From a Flock of Black Sheep
Nashville country has a strange, haunting relative rising from the mist—but this is no kissing cousin. Though sharing the same roots, so-called “country gothic” or “gothic Americana” is distant kin to the pop-crossover fare played on CMT. However, with the rise of performers like Jesse Sykes, Miss Derringer, and Munly & the Lee Lewis Harlots, a genre that may be a hybrid of outlaw country, primitive folk and indie rock has crept onto the scene.Here, Gill Landry’s The Ballad of Lawless Soirez finds its place in the crowd and yet stands out from it. Landry has authenticity on his side, having earned the touch of grit and sawdust under his strong, bluesy voice with years spent busking in New Orleans and absorbing old Southern music from the seasoned musicians playing streets and clubs. When he laments such sights as a “poor boy / Ain’t got no home / Walkin’ a junkyard of machines and bones,” there is no hint of the musical tourist.

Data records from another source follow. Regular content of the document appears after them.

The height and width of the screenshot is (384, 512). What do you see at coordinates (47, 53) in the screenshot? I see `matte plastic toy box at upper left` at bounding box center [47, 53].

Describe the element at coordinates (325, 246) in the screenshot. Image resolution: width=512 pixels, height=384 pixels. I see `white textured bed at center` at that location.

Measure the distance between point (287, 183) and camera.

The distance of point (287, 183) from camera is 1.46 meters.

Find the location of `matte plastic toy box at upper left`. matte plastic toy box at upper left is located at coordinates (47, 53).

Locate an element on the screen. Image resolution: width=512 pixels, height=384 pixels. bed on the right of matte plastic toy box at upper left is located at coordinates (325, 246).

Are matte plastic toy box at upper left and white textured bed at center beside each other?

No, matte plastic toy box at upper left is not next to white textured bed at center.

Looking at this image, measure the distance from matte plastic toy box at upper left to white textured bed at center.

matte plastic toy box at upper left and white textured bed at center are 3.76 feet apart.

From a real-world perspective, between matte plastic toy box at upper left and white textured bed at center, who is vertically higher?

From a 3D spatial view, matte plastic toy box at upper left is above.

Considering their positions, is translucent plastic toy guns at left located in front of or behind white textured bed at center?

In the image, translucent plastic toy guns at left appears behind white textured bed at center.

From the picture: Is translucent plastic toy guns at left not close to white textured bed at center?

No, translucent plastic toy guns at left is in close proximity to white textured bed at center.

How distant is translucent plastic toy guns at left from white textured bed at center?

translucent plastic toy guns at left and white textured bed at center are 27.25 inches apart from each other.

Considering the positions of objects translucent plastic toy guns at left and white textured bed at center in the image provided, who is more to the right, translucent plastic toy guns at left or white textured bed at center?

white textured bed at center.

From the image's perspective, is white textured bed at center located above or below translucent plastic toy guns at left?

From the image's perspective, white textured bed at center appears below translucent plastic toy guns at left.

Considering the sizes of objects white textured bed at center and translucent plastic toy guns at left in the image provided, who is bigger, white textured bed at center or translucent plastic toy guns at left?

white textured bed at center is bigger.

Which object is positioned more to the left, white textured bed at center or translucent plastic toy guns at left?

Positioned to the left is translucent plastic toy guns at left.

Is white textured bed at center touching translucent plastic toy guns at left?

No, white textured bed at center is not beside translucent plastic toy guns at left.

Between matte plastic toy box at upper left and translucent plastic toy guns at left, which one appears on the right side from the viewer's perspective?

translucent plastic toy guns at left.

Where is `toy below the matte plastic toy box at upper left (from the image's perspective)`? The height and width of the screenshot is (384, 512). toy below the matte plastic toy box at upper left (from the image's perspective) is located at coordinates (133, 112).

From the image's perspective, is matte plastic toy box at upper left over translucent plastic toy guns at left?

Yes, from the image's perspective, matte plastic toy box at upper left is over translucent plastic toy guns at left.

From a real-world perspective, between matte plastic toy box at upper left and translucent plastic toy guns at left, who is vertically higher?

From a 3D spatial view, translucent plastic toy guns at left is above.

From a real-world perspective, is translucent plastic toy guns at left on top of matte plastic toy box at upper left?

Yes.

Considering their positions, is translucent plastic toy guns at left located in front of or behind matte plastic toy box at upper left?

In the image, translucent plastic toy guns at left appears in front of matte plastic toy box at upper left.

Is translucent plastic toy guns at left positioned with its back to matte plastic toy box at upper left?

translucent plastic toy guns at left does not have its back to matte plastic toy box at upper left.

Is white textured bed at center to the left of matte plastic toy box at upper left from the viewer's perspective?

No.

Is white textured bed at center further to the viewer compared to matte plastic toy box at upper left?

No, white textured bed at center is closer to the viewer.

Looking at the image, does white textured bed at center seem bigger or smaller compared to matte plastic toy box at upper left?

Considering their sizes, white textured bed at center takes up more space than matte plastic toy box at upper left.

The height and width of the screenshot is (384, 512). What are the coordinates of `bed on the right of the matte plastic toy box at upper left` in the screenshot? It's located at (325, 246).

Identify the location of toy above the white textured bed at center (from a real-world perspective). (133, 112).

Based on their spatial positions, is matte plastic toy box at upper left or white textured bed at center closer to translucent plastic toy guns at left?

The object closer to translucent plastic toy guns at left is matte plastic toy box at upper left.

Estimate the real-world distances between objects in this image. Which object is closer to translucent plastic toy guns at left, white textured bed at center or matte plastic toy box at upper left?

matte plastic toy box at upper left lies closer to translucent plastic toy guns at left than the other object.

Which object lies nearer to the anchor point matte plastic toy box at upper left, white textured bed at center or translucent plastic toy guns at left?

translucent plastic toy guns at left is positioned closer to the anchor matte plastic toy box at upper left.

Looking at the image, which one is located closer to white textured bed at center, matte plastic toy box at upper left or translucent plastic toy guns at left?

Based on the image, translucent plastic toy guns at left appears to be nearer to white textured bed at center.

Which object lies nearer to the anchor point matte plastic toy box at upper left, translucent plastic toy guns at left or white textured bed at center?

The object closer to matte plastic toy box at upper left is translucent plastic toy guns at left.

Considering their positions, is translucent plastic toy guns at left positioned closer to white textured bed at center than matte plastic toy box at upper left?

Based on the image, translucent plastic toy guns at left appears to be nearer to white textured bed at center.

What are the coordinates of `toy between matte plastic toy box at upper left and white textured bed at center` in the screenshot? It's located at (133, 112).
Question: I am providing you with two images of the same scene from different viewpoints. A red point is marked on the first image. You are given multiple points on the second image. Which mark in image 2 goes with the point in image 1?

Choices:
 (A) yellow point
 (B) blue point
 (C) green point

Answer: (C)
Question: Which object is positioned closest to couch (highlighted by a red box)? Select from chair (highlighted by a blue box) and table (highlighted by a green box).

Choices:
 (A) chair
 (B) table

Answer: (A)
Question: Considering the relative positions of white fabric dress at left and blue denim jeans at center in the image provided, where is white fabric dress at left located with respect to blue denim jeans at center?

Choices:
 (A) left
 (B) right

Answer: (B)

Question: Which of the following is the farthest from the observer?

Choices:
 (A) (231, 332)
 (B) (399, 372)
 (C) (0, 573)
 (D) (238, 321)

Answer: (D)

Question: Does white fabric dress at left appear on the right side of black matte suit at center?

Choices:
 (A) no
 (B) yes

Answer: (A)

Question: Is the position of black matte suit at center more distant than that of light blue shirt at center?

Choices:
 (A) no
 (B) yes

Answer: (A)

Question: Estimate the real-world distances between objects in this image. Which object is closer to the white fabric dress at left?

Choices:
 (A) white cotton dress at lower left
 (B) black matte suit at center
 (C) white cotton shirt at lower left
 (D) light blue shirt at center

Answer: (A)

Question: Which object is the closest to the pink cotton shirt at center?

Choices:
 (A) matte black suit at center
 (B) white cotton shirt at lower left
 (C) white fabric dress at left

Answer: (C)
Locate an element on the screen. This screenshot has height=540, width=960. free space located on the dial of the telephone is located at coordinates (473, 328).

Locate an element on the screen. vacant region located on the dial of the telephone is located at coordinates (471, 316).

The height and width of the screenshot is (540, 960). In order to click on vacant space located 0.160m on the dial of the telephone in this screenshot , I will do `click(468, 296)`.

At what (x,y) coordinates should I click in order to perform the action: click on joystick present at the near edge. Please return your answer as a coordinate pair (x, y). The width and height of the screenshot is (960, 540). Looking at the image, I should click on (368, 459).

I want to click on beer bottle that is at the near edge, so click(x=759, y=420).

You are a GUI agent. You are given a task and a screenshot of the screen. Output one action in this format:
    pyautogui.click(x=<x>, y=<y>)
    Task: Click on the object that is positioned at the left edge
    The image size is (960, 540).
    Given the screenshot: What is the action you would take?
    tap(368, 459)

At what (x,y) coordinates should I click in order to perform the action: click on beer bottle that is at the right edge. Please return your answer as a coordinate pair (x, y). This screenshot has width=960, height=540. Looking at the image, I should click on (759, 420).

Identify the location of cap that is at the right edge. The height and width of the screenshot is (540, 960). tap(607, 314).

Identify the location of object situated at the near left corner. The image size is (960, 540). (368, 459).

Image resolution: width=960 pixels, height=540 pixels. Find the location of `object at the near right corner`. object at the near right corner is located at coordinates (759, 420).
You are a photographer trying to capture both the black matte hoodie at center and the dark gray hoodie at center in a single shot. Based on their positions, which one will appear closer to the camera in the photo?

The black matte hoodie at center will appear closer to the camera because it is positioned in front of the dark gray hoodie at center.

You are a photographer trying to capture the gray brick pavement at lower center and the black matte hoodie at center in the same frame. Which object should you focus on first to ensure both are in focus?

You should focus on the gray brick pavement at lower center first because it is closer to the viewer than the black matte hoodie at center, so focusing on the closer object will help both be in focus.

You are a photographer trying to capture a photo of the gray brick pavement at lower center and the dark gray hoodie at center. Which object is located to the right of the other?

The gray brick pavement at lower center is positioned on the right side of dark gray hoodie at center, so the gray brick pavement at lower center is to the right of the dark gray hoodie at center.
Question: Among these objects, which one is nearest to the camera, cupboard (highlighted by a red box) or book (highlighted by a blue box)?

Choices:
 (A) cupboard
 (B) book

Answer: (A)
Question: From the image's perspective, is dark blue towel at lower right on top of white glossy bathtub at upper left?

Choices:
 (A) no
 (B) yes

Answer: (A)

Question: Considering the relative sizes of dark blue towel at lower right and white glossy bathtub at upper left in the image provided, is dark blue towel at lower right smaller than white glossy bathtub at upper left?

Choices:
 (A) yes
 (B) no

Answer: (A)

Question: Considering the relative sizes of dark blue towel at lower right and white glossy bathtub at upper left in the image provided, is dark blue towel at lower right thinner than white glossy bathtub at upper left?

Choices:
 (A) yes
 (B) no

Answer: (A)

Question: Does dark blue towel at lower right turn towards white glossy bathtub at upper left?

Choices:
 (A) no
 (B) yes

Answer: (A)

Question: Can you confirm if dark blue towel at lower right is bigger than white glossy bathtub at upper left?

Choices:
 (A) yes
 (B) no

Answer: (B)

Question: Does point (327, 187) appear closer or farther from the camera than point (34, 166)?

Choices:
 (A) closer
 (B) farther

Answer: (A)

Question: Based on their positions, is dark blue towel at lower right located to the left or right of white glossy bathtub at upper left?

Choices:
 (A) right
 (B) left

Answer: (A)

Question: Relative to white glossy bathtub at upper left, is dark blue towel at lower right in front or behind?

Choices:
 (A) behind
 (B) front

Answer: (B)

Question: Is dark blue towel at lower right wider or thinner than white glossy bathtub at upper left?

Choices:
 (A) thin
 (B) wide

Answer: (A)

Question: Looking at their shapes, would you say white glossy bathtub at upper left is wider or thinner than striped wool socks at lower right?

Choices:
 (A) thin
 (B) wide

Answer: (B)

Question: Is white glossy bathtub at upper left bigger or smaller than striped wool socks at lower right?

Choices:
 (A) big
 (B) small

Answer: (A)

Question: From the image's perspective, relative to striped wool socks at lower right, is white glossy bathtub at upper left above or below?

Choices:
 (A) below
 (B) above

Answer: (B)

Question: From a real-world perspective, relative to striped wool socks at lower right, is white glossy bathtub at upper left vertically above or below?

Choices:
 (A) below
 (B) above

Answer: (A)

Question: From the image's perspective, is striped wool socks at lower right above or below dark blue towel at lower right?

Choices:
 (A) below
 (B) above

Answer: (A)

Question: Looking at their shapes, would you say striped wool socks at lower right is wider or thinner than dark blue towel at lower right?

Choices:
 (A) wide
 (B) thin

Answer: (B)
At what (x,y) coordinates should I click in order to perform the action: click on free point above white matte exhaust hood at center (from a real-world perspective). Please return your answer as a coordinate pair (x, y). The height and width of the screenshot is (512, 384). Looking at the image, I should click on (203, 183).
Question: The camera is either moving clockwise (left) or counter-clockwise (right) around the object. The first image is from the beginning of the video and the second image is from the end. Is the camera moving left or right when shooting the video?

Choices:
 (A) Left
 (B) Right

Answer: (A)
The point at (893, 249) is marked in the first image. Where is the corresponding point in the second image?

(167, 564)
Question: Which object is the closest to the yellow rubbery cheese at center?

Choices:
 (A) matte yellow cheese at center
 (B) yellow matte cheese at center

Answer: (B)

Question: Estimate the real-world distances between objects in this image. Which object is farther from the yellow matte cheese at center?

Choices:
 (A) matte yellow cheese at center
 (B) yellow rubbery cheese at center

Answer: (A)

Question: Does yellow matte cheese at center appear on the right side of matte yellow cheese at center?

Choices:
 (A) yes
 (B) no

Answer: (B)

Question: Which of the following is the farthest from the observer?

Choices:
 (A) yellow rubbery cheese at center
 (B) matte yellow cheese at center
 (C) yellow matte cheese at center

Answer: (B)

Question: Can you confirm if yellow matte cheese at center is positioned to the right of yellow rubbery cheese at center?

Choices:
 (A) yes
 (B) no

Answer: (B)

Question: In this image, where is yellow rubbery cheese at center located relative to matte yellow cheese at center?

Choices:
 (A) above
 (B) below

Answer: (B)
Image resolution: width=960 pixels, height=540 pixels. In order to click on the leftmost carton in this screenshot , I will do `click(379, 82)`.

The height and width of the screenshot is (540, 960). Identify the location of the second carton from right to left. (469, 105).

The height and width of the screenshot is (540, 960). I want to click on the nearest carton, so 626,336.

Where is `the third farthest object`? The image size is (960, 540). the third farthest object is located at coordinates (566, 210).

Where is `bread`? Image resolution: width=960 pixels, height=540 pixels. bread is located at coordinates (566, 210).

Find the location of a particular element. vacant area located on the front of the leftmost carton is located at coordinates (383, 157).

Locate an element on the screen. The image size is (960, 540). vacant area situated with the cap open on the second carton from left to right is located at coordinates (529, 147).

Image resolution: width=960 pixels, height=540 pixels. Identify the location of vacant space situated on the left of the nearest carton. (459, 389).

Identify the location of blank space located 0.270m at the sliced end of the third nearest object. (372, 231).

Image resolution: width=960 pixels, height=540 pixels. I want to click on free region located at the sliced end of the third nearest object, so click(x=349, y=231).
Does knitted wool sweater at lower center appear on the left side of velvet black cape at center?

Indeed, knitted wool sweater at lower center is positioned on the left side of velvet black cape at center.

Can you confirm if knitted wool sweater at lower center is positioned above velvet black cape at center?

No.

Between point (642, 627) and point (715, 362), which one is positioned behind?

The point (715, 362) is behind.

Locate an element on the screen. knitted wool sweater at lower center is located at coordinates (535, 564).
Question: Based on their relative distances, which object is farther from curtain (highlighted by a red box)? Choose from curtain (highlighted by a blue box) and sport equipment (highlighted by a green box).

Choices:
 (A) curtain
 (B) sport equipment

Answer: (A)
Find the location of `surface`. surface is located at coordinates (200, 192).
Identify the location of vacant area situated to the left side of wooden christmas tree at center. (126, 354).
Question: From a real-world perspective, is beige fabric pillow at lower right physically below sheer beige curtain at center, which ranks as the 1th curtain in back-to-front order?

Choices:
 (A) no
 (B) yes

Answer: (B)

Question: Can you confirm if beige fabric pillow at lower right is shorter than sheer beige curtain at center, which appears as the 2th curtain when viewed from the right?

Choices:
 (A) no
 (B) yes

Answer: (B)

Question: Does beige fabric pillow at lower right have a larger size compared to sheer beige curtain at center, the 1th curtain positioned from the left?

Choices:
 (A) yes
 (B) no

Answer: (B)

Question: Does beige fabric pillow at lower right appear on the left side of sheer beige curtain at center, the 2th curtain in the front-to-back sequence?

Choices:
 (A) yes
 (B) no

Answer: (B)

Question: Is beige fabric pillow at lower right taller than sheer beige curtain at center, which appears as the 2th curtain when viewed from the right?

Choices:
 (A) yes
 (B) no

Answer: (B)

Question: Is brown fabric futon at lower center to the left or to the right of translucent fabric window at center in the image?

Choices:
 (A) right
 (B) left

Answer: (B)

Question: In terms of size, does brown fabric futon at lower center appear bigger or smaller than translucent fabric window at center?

Even better, the sound Landry produces is dark and vivid enough to provoke shivers. Over minor chords he starts spinning tales like that of “my baby [who] loves the voodoo smoke angels over cypress groves,” inevitably allowing a weeping viola trembling with vibrato, ghostly mariachi horns and the plaintive wail of a singing saw to steal his spotlight. In this way, each song conveys a charming kind of misery.
True, other musicians may use sparse electronica (among other modern tools) to convey the alienation of urbania. Listen to The Ballad of Lawless Soirez and be convinced that real lonely happens in the South, in the swamps, in the black forests of the country.